Problem details: Extract each line of the records below that contains the string "Paléo", reproducing every such line in full.

Data for this task:
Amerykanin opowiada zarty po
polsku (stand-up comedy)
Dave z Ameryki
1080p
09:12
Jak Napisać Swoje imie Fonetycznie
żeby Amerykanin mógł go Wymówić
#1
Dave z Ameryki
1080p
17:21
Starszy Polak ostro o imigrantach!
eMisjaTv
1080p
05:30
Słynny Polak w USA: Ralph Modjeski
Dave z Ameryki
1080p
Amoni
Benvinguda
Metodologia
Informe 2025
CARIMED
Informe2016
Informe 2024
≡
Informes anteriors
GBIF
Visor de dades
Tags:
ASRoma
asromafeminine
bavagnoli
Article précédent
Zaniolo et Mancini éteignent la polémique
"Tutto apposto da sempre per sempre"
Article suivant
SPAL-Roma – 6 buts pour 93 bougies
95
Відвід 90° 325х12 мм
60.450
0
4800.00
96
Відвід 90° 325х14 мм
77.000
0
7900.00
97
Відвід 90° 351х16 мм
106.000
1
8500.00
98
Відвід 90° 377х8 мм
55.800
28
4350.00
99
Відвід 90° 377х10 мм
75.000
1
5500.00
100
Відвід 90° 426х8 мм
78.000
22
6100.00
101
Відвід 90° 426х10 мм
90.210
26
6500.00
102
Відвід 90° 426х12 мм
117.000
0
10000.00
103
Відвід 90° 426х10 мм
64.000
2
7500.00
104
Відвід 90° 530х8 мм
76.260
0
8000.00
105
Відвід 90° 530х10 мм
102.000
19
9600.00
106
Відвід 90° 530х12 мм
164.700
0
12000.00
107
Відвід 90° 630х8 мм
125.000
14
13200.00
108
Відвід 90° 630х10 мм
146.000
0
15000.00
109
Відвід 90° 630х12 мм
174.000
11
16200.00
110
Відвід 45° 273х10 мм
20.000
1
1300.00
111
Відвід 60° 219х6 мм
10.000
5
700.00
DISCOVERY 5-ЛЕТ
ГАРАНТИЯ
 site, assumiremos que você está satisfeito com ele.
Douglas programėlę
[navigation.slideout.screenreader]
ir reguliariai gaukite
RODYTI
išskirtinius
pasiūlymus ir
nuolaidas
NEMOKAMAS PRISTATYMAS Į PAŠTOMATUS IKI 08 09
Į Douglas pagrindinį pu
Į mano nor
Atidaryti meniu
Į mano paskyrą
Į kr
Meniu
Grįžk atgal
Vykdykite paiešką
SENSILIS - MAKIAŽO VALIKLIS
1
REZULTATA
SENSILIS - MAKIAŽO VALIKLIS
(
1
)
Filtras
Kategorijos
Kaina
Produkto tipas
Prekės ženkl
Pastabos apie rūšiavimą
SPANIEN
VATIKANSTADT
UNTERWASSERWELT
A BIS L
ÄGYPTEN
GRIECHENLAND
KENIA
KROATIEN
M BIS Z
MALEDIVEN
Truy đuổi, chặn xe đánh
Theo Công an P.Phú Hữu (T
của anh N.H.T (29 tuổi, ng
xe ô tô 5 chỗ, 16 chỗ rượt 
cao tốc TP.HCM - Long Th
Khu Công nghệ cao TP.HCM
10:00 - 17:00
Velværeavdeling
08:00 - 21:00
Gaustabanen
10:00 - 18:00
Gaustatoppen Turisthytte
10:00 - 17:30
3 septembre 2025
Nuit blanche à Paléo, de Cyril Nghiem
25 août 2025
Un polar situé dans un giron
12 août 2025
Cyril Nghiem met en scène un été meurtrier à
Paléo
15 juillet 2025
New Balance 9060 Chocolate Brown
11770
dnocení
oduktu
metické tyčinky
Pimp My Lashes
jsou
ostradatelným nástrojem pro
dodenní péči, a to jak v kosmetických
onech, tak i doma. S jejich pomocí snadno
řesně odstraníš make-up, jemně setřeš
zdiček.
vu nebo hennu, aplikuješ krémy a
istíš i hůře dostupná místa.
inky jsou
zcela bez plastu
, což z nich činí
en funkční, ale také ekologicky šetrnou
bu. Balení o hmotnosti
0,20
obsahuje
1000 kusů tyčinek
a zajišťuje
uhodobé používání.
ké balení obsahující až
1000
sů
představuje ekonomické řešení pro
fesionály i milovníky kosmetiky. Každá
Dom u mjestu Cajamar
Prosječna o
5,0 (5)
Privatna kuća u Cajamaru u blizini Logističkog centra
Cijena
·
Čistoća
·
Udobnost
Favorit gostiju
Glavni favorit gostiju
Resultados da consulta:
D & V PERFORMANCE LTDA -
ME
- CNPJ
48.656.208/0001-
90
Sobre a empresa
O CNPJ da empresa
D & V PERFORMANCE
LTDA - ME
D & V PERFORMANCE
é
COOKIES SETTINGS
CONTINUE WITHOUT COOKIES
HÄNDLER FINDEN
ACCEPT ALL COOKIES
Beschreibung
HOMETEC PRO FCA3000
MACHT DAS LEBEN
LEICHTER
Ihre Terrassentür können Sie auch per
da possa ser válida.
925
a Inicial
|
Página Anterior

Answer space:
Nuit blanche à Paléo, de Cyril Nghiem
Paléo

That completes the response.